I love Game of Thrones. I particularly liked this mini-speech from Petyr Baelish earlier in Season 7:

Don’t fight in the North or the South. Fight every battle everywhere, always, in your mind. Everyone is your enemy, everyone is your friend. Every possible series of events is happening all at once. Live that way and nothing will surprise you. Everything that happens will be something that you’ve seen before.

As I let my mind wander away from work for a bit today, I realized that this is a wonderful quote about science!

Fight every battle everywhere, always, in your mind

Baelish is a shrewd, obsessive planner. In planning for everything that could possibly happen, he always seems to be prepared, get what he wants, and stay alive. Just like staying alive in Westeros in positions of power, doing good science can be quite difficult because we are set adrift in extremely complex systems. There are so many paths that that can be followed to answer a research question (including the formulation of the question itself!), and all could be the subject of an intellectual battle with a critic. Studying the effect of yearly bonuses for teachers on long-term student outcomes? How do you define long-term? What outcomes will you measure and how? How will you prevent dropout? How do you make differing bonus amounts comparable for teachers who differ in terms of what they teach, where they live, what composition of students they teach from year to year? How would you even define “composition of students”? Also why study student outcomes as opposed to community outcomes? There is no way that a single study could address all of these concerns, or the ones that I couldn’t think of, but these concerns need to be thought about because they need to be answered for us to have any hope of meaningful, actionable conclusions. Just the act of forecasting these hypothetical intellectual battles can motivate the design of better studies.

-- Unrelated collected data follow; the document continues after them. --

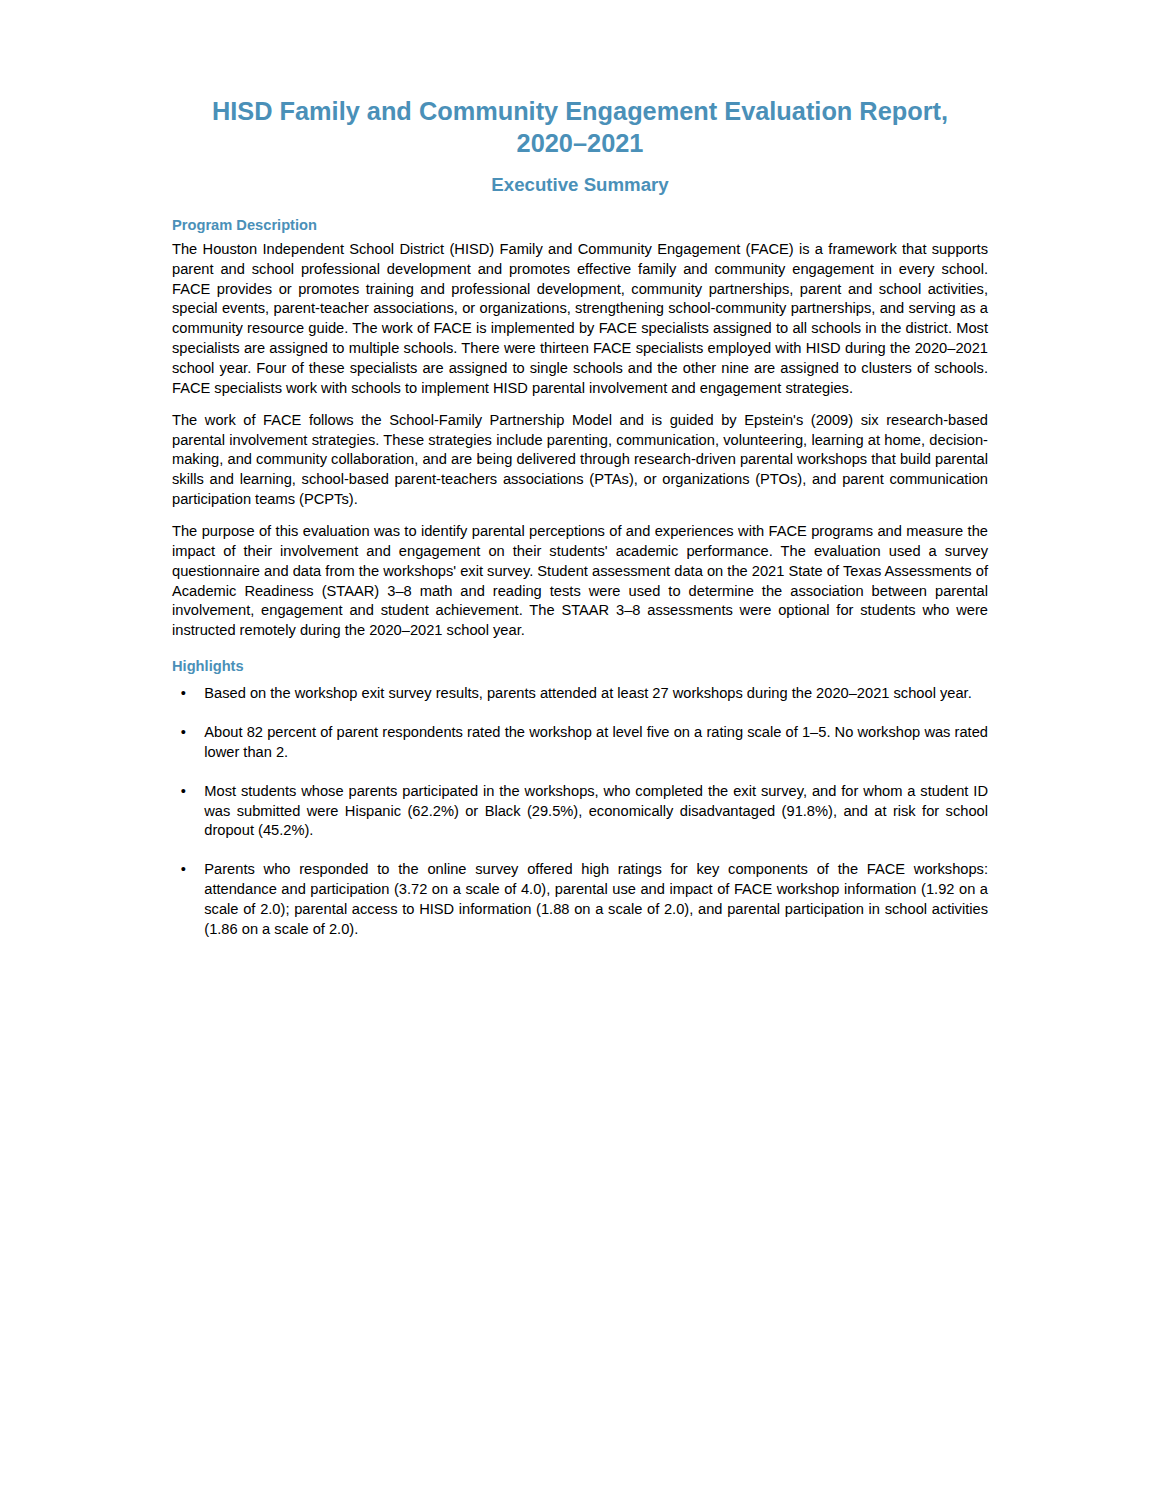HISD Family and Community Engagement Evaluation Report,
2020–2021
Executive Summary
Program Description
The Houston Independent School District (HISD) Family and Community Engagement (FACE) is a framework that supports parent and school professional development and promotes effective family and community engagement in every school. FACE provides or promotes training and professional development, community partnerships, parent and school activities, special events, parent-teacher associations, or organizations, strengthening school-community partnerships, and serving as a community resource guide. The work of FACE is implemented by FACE specialists assigned to all schools in the district. Most specialists are assigned to multiple schools. There were thirteen FACE specialists employed with HISD during the 2020–2021 school year. Four of these specialists are assigned to single schools and the other nine are assigned to clusters of schools. FACE specialists work with schools to implement HISD parental involvement and engagement strategies.
The work of FACE follows the School-Family Partnership Model and is guided by Epstein's (2009) six research-based parental involvement strategies. These strategies include parenting, communication, volunteering, learning at home, decision-making, and community collaboration, and are being delivered through research-driven parental workshops that build parental skills and learning, school-based parent-teachers associations (PTAs), or organizations (PTOs), and parent communication participation teams (PCPTs).
The purpose of this evaluation was to identify parental perceptions of and experiences with FACE programs and measure the impact of their involvement and engagement on their students' academic performance. The evaluation used a survey questionnaire and data from the workshops' exit survey. Student assessment data on the 2021 State of Texas Assessments of Academic Readiness (STAAR) 3–8 math and reading tests were used to determine the association between parental involvement, engagement and student achievement. The STAAR 3–8 assessments were optional for students who were instructed remotely during the 2020–2021 school year.
Highlights
Based on the workshop exit survey results, parents attended at least 27 workshops during the 2020–2021 school year.
About 82 percent of parent respondents rated the workshop at level five on a rating scale of 1–5. No workshop was rated lower than 2.
Most students whose parents participated in the workshops, who completed the exit survey, and for whom a student ID was submitted were Hispanic (62.2%) or Black (29.5%), economically disadvantaged (91.8%), and at risk for school dropout (45.2%).
Parents who responded to the online survey offered high ratings for key components of the FACE workshops: attendance and participation (3.72 on a scale of 4.0), parental use and impact of FACE workshop information (1.92 on a scale of 2.0); parental access to HISD information (1.88 on a scale of 2.0), and parental participation in school activities (1.86 on a scale of 2.0).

Everyone is your enemy, everyone is your friend

Baelish is calculating and knows how effective people can be in various contexts. It can be helpful to think of everyone in the scientific community as your enemy—enemies ready to question every aspect of your work and find every possible hole—but only if it indeed motivates you to do those very things. Only by heavily scrutinizing our own work can we make ourselves the best scientists possible. Acknowledging limitations in private and subsequently making them known to others is key to moving the state of knowledge forward. I do want to de-emphasize any paranoid or hateful connotations of this quote though! Some people in my field take the “everyone is your enemy” part too seriously and critique others in inflammatory ways.

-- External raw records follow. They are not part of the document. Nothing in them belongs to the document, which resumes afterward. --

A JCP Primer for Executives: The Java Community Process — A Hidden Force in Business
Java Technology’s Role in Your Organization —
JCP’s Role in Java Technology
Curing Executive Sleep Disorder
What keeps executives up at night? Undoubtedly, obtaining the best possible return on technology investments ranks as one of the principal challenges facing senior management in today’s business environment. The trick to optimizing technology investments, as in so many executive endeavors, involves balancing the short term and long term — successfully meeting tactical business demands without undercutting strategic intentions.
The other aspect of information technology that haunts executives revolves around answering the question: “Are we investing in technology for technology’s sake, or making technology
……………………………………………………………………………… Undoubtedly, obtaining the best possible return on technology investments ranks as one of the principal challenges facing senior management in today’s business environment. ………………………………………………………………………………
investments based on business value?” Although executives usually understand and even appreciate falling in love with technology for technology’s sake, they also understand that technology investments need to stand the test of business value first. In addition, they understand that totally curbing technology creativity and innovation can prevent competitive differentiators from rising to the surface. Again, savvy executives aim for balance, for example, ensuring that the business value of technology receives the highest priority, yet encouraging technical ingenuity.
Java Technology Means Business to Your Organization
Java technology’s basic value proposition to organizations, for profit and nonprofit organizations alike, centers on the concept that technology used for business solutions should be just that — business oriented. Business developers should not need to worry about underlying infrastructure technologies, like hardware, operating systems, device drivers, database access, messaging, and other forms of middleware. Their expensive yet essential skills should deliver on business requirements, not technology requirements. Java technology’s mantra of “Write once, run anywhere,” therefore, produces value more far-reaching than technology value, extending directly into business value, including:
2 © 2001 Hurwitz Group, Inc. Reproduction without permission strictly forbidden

Now the friends part…this probably works out better for science than for Baelish. Scientists form a community, and ideally sharing everything about our work would facilitate a team effort to find even more limitations and address them fruitfully to get leaps and bounds closer to useful answers. But my impression is that things generally don’t happen this way. Groups work somewhat in isolation on different aspects of a problem. Perhaps consortia try to harmonize efforts in some respects, but useful information is still needed from external sources and not able to be integrated easily. Just as it is hard in Westeros to find good allies, it can be difficult in science to find good collaborators. But when it does happen, great deeds are in the works.

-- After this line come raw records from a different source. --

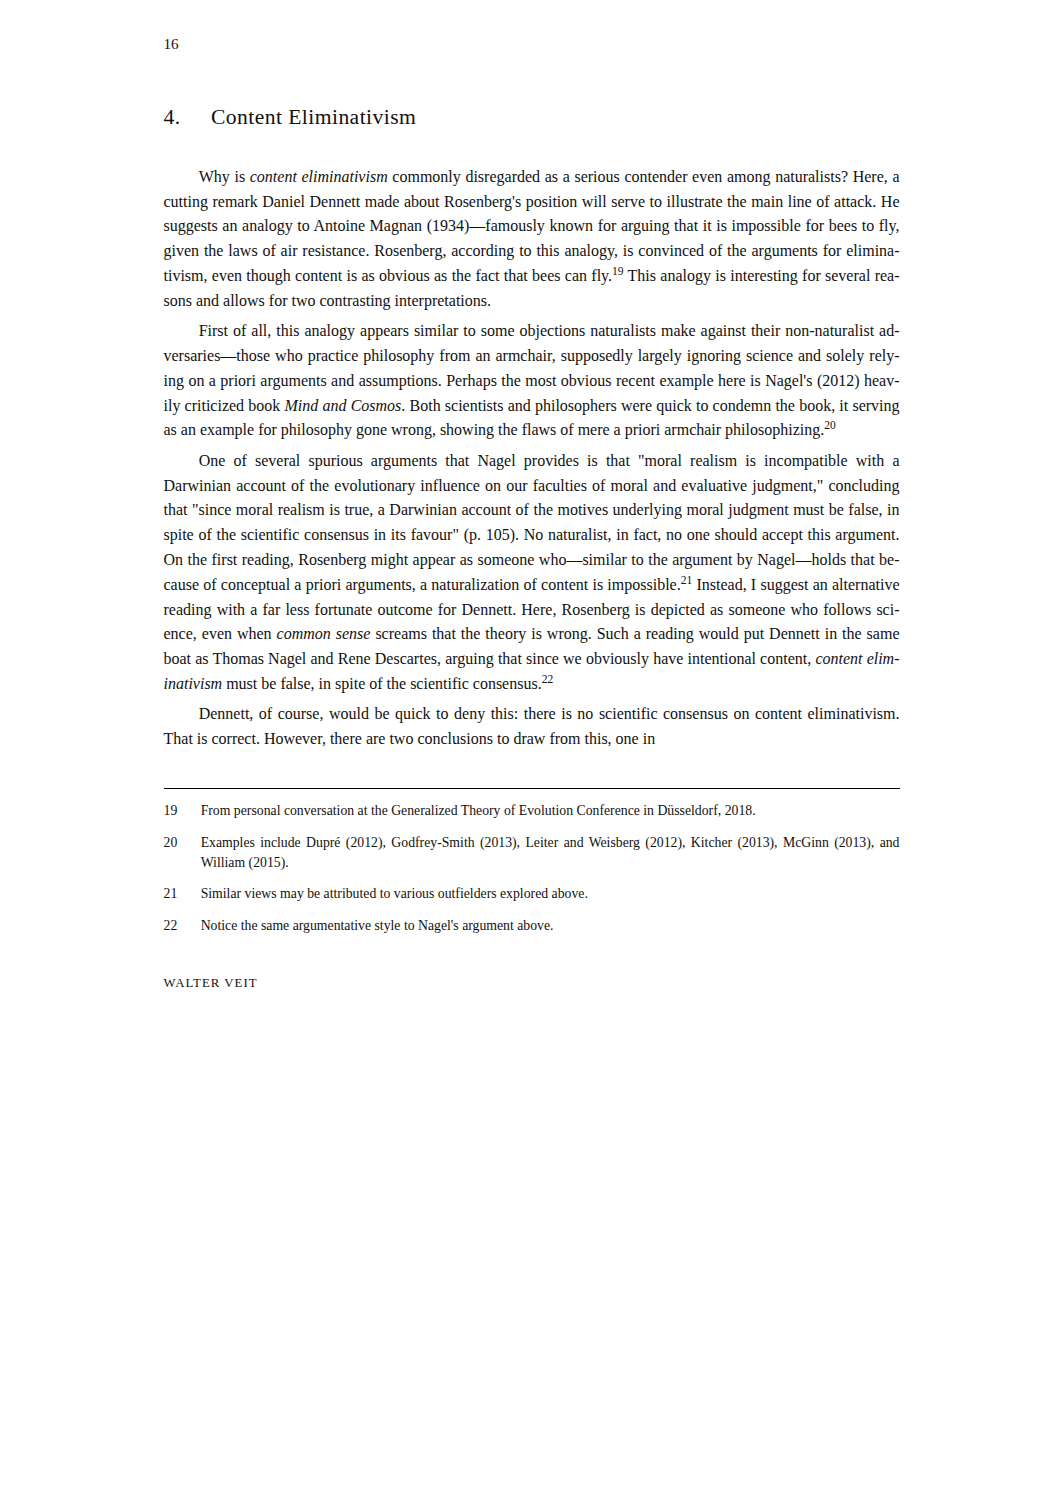16
4. Content Eliminativism
Why is content eliminativism commonly disregarded as a serious contender even among naturalists? Here, a cutting remark Daniel Dennett made about Rosenberg's position will serve to illustrate the main line of attack. He suggests an analogy to Antoine Magnan (1934)—famously known for arguing that it is impossible for bees to fly, given the laws of air resistance. Rosenberg, according to this analogy, is convinced of the arguments for eliminativism, even though content is as obvious as the fact that bees can fly.19 This analogy is interesting for several reasons and allows for two contrasting interpretations.
First of all, this analogy appears similar to some objections naturalists make against their non-naturalist adversaries—those who practice philosophy from an armchair, supposedly largely ignoring science and solely relying on a priori arguments and assumptions. Perhaps the most obvious recent example here is Nagel's (2012) heavily criticized book Mind and Cosmos. Both scientists and philosophers were quick to condemn the book, it serving as an example for philosophy gone wrong, showing the flaws of mere a priori armchair philosophizing.20
One of several spurious arguments that Nagel provides is that "moral realism is incompatible with a Darwinian account of the evolutionary influence on our faculties of moral and evaluative judgment," concluding that "since moral realism is true, a Darwinian account of the motives underlying moral judgment must be false, in spite of the scientific consensus in its favour" (p. 105). No naturalist, in fact, no one should accept this argument. On the first reading, Rosenberg might appear as someone who—similar to the argument by Nagel—holds that because of conceptual a priori arguments, a naturalization of content is impossible.21 Instead, I suggest an alternative reading with a far less fortunate outcome for Dennett. Here, Rosenberg is depicted as someone who follows science, even when common sense screams that the theory is wrong. Such a reading would put Dennett in the same boat as Thomas Nagel and Rene Descartes, arguing that since we obviously have intentional content, content eliminativism must be false, in spite of the scientific consensus.22
Dennett, of course, would be quick to deny this: there is no scientific consensus on content eliminativism. That is correct. However, there are two conclusions to draw from this, one in
19
From personal conversation at the Generalized Theory of Evolution Conference in Düsseldorf, 2018.
20
Examples include Dupré (2012), Godfrey-Smith (2013), Leiter and Weisberg (2012), Kitcher (2013), McGinn (2013), and William (2015).
21
Similar views may be attributed to various outfielders explored above.
22
Notice the same argumentative style to Nagel's argument above.
Walter Veit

Every possible series of events is happening all at once

In Westeros, livelihoods dance on the whims of nobles and on the breath of armies that can be traded with coin coffers or decimated in an afternoon. This creates a palpable urgency for Baelish to always stay ahead of the game. This immediacy isn’t really felt in science. We don’t gamble with our lives when we submit a paper and wait for the review process to unfold. I think that the scientific community is lured to progress slowly with our recognition system favoring large numbers of publications. Researchers who have large projects are incentivized to break the project up into several publications. I don’t think this is necessarily bad if the scientists have actually completed this larger body of research. The flaw I see is if it incentivizes scientists to publish work that isn’t as complete out of time pressure and fail to follow up with more complete validation because they feel the validation work isn’t “enough” for its own publication. There is some effort to recognize replication attempts, but I wish that there were more urgency and incentive to conduct more complete studies the first time around because it sets the baseline higher for future work.